All that was contained in his letter of the 13th of March is already answered in a former letter sent by Arnao, courier.
French ambassador's departure from Tortosa.
The French ambassadors who had gone to Tortosa have now returned. They make no other offers save those already made on former occasions. The whole is an imposture, in order to gain time and to make them suspected by their friends. Have given an answer only in order to justify themselves before God and the world. The French ambassadors are not satisfied with the answer. Perhaps a different story will be told in France, but this is the true one.
Duke of York.
If Henry conclude the alliances and enter the league, all will assist him against him of York. Their assistance is much more powerful than that of France, which country is now engaged in the wars. Promise to induce the Pope to use his authority against him of York ; but if Henry do not enter the league the Pope will be against him.
Spanish vessels.
Henry must now decide what he will do. The suspense is very prejudicial to Spain, on many accounts, one of which is this : Being at war with France, Spanish vessels cannot enter French ports, and French vessels are not allowed to enter Spanish ports ; but the English, being at peace with both countries, carry on a commerce between Spain and France, which is highly detrimental to Spain, but highly profitable to England. If they become accustomed to this kind of commerce they will keep the negotiations in suspense for any length of time. Have therefore sent orders that all vessels leaving Spanish ports, without distinction of nationality, must give security not to carry any merchandize to French ports.
A letter for the King of England is enclosed.—From the town of Almazan, 21st of June 1496.
Indorsed : "Draft of the letter to Doctor de Puebla sent by a courier from Almazan on the 21st of June 1496, to Diego Lopez de Ayala, in Fuentarabia, to be forwarded thence with the greatest care."
"Diego Lopez has written that he has received the despatch, and will send it in a ship which will be ready to sail to London in six days."
Draft.

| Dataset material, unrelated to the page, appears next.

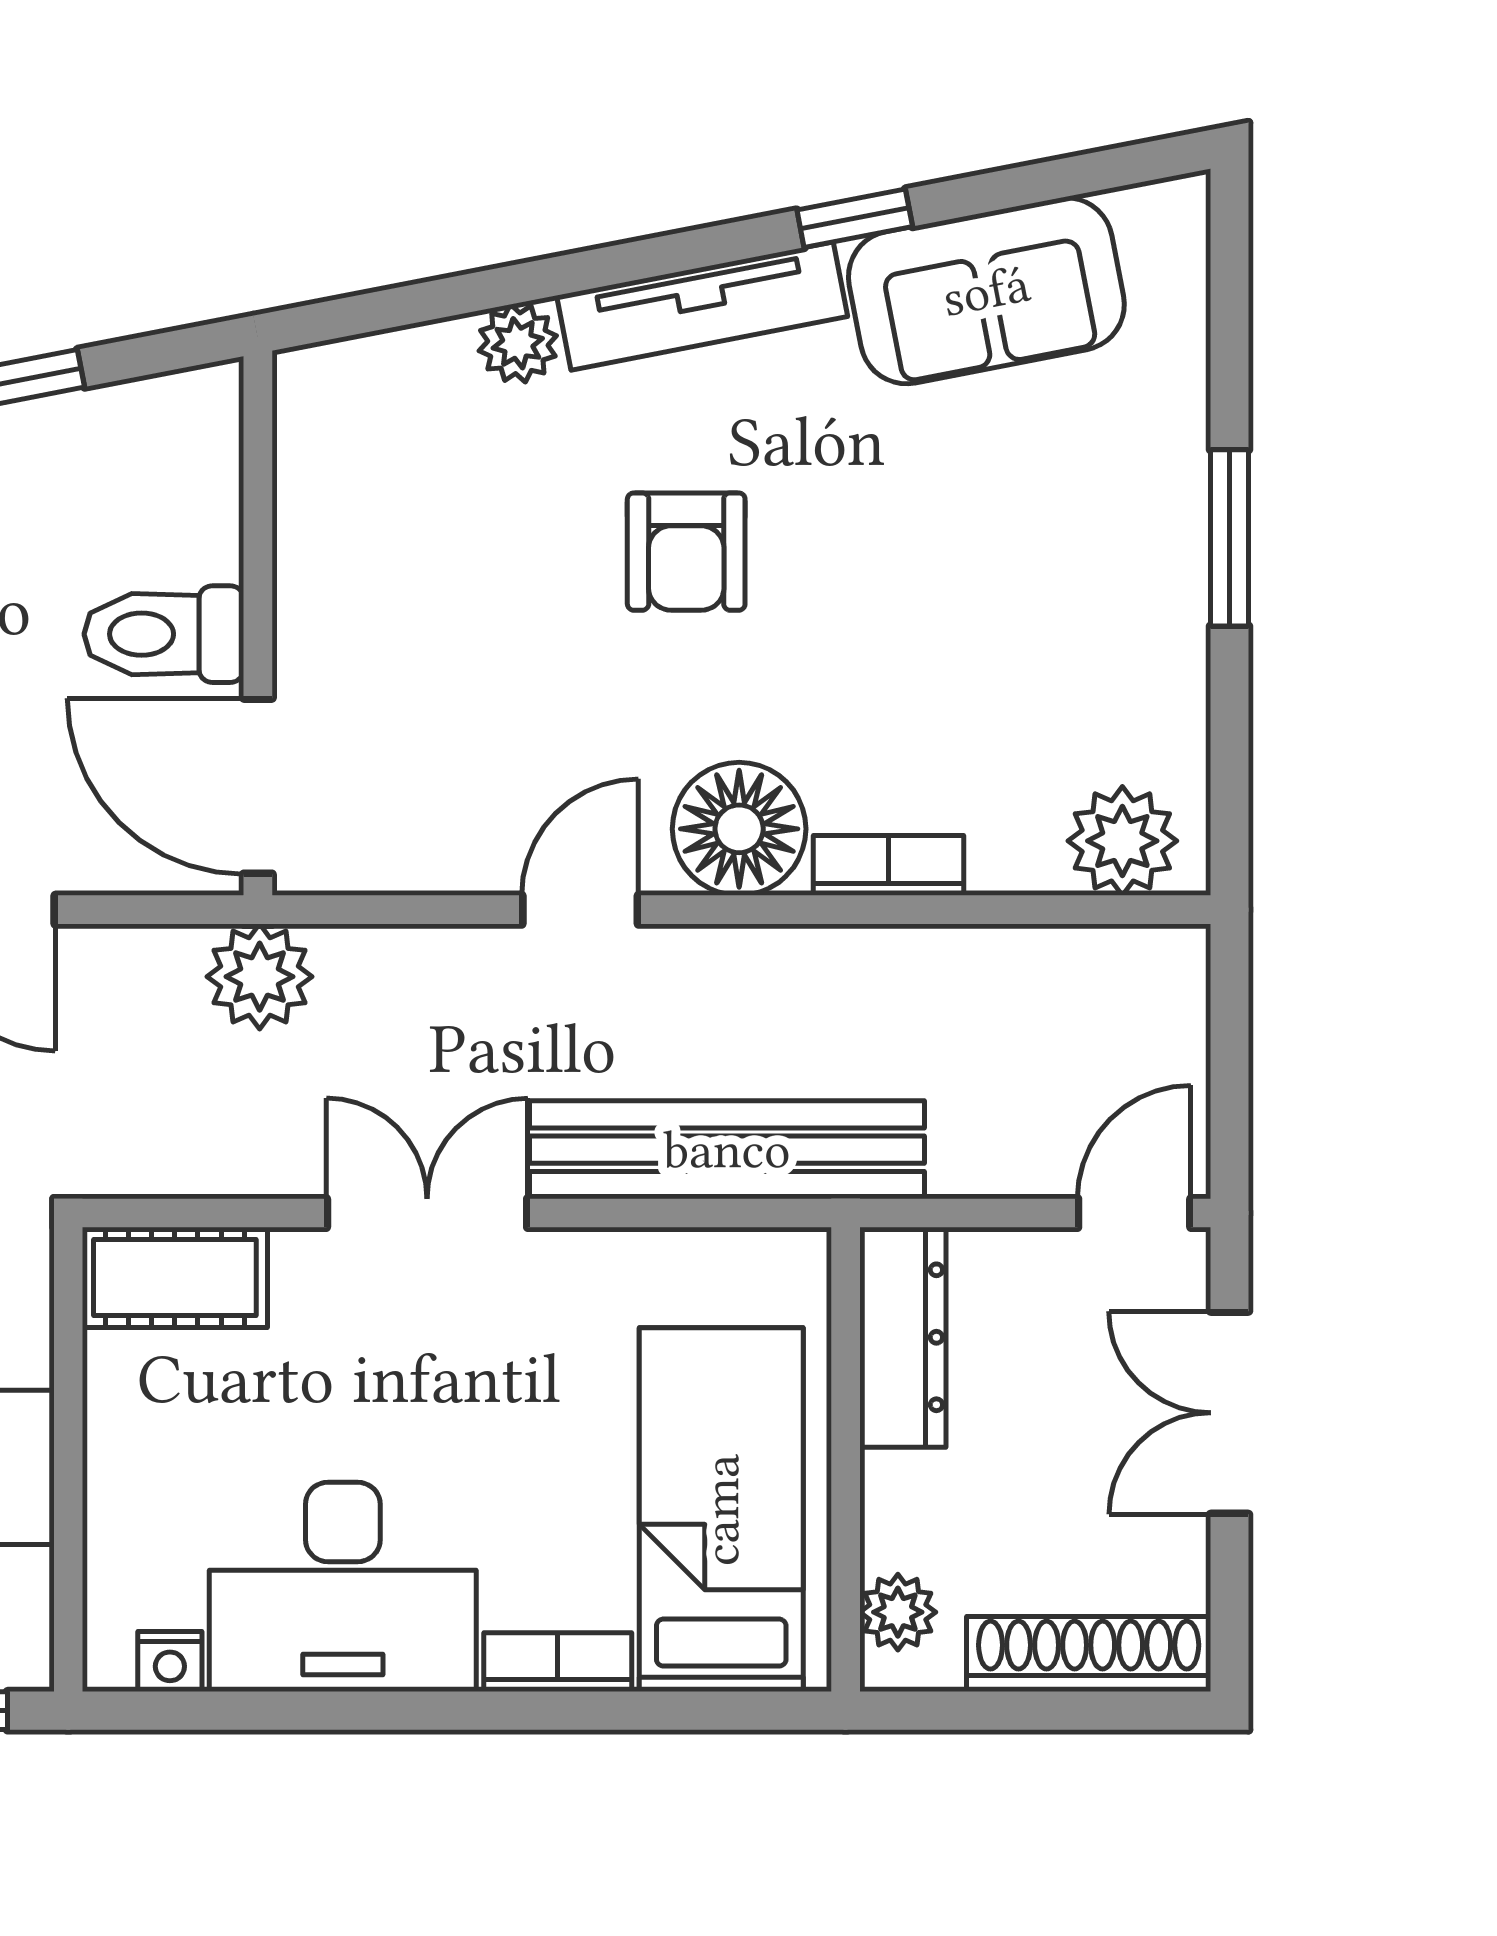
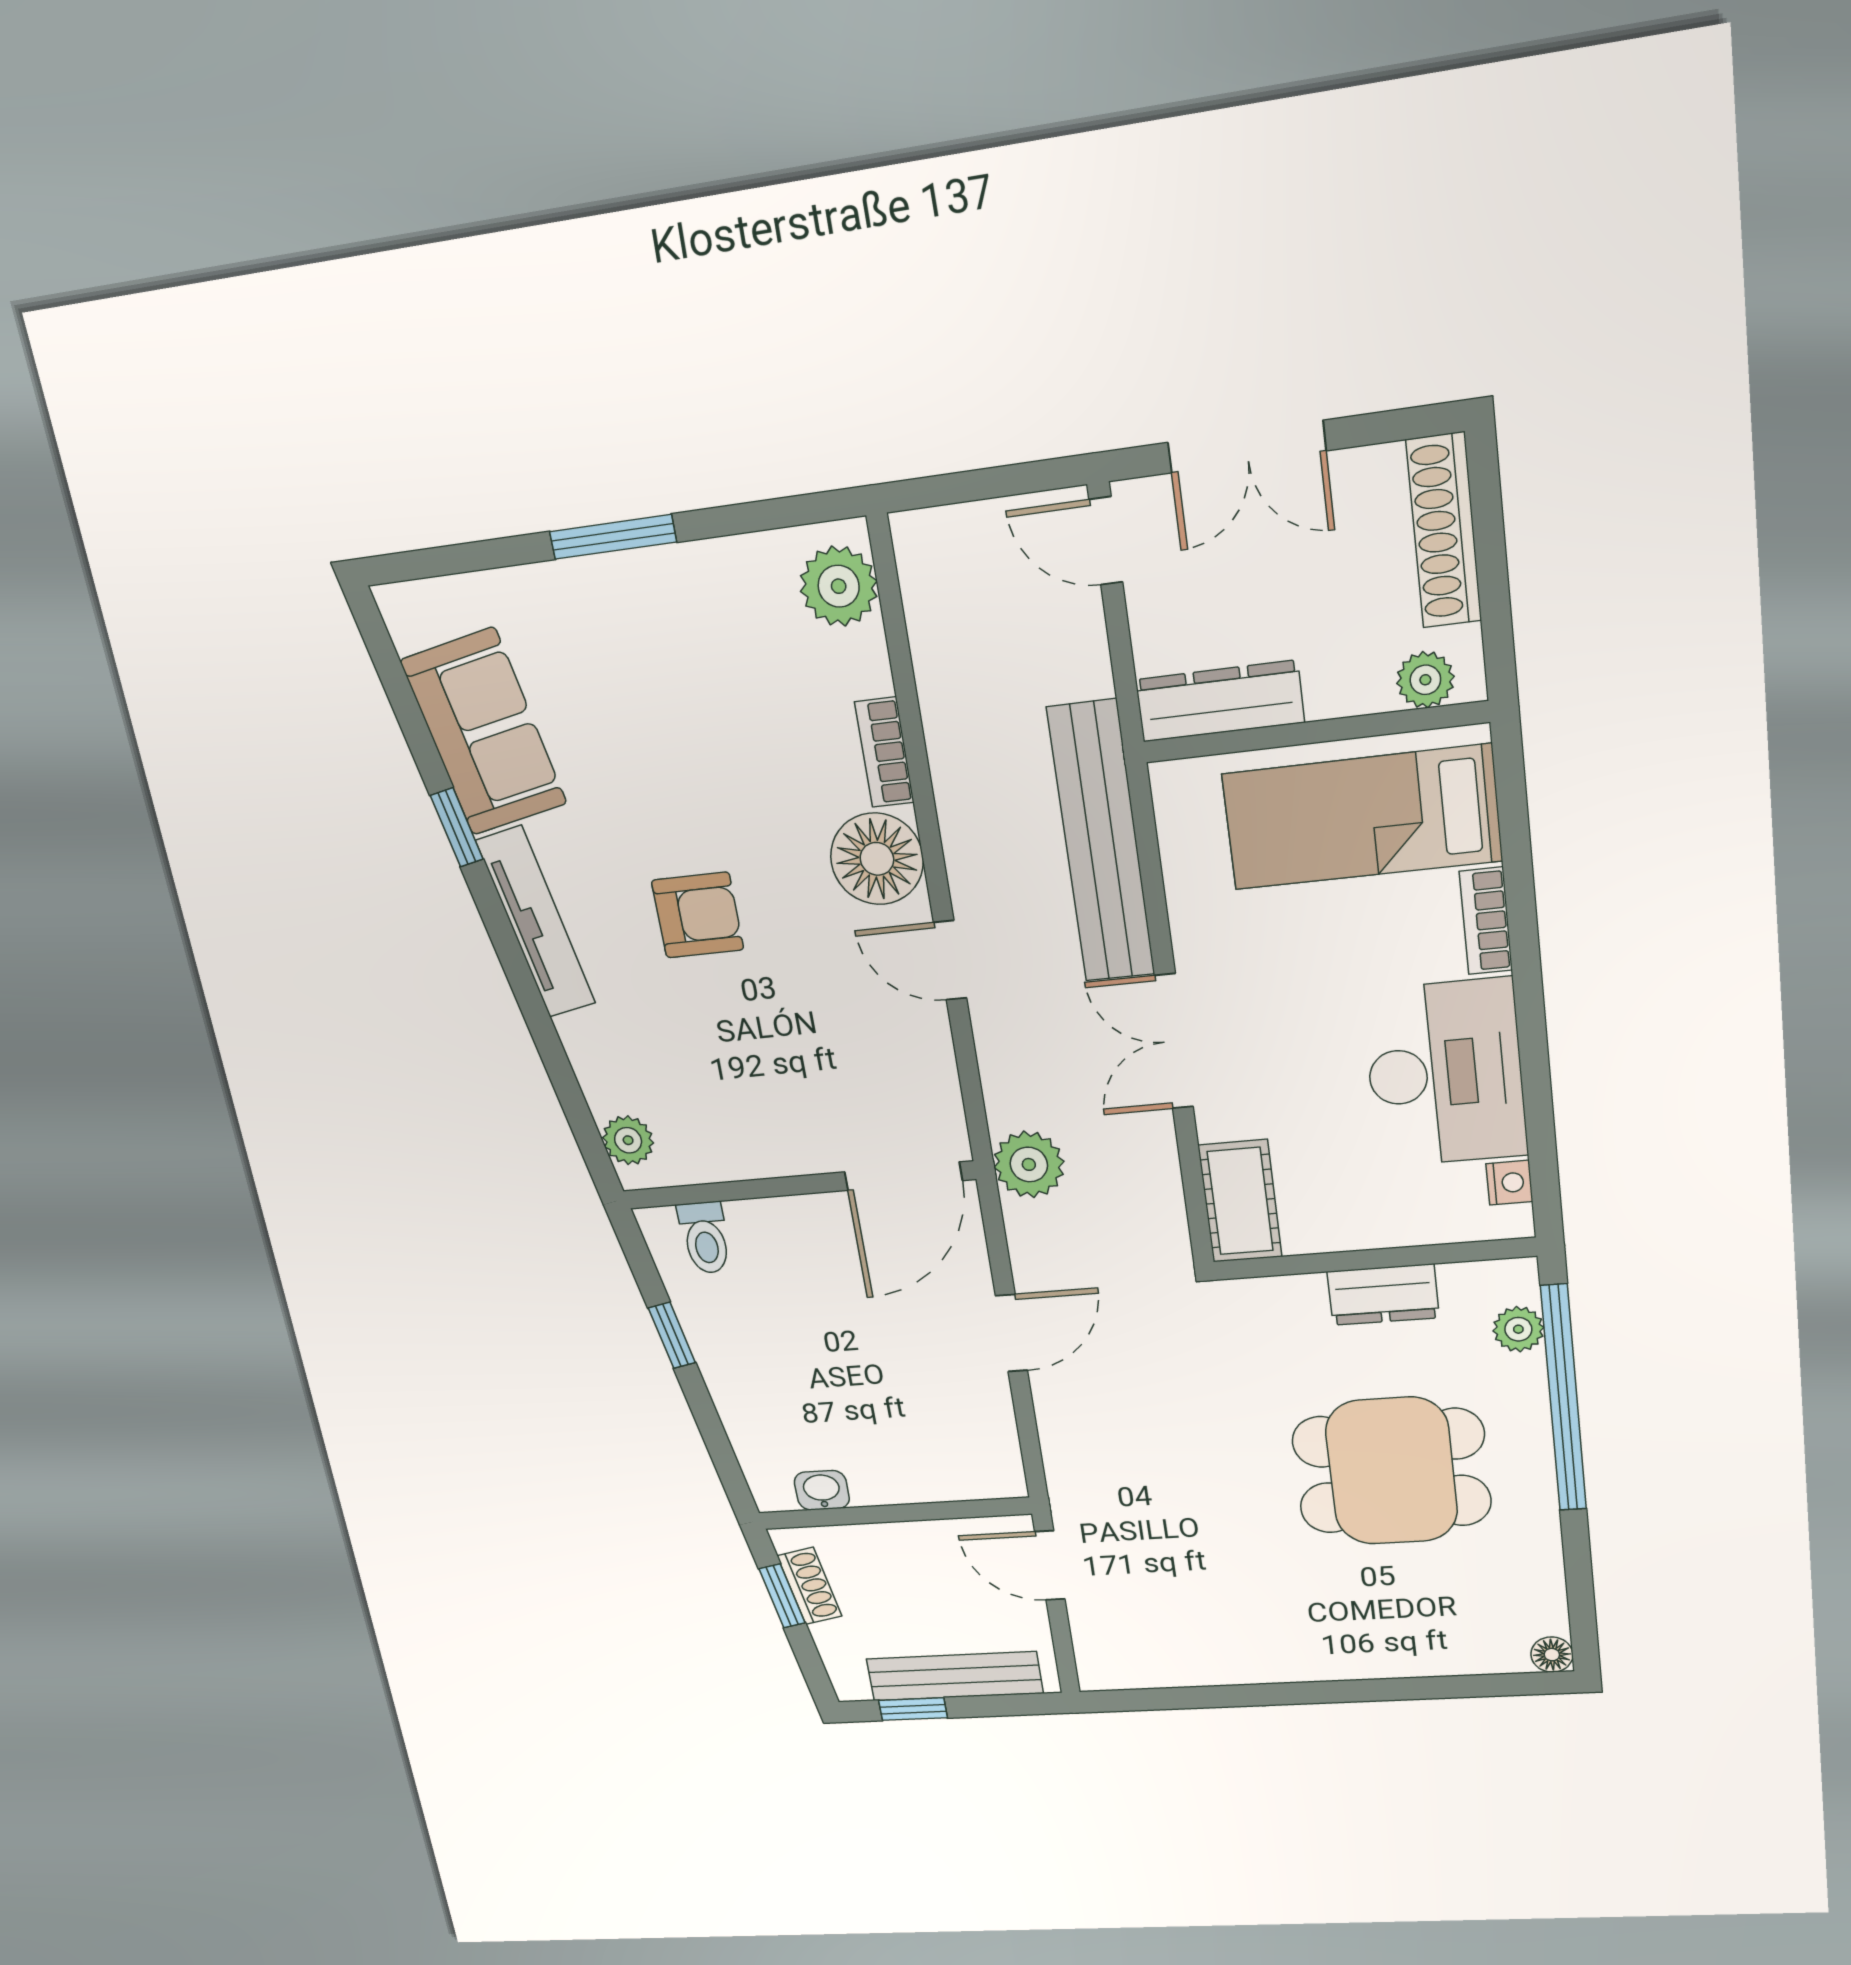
plant: (518, 343) -> (628, 1140), moved
toilet: (164, 634) -> (705, 1238), moved, width x0.73, depth x0.72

Spanish. pp. 2.
21 June.
S. E. T. c. I. L. 2.
138. Ferdinand and Isabella to De Puebla.
This is a portion of the despatch, dated 21st June 1496, put in cipher. It begins with the words : "y quanto alo que dezis que el Rey de Ynglaterre vos dixo que tenia buenas nuevas de los negocios de Escocia," and continues down to the end of that despatch.
Headed : "Ciphering of one article of the despatch, written the 21st June 1496. Doctor de Puebla."
Spanish. Written in the Latin numbers used as cipher. The key is extant.
26 June.
S. E. T. c. I. L. 2.
Spanish merchants.
139. Ferdinand and Isabella to Henry VII.
Spain being at war with France, Spanish merchants are not allowed to carry on any commerce with that country, but foreign merchants enter the ports of Spain, and export goods of all descriptions to French ports, to the great prejudice of them and their subjects. Have therefore ordered that this commerce should be discontinued. As among the foreign merchants who export iron, &c. to France, there are many Englishmen, Henry is begged to prohibit, under adequate penalties, the continuation of the said traffic.—No date.
Draft. Spanish. pp. 2.


  • 1. De parte de Dios e de su Soberano. The idea was at that time still entertained in Rome that the Pope was the Sovereign Lord of England. In the Libros de Berzosa at Simancas, there is a copy of a Roman state paper of this period, in which England is enumerated among the fees of the Roman see.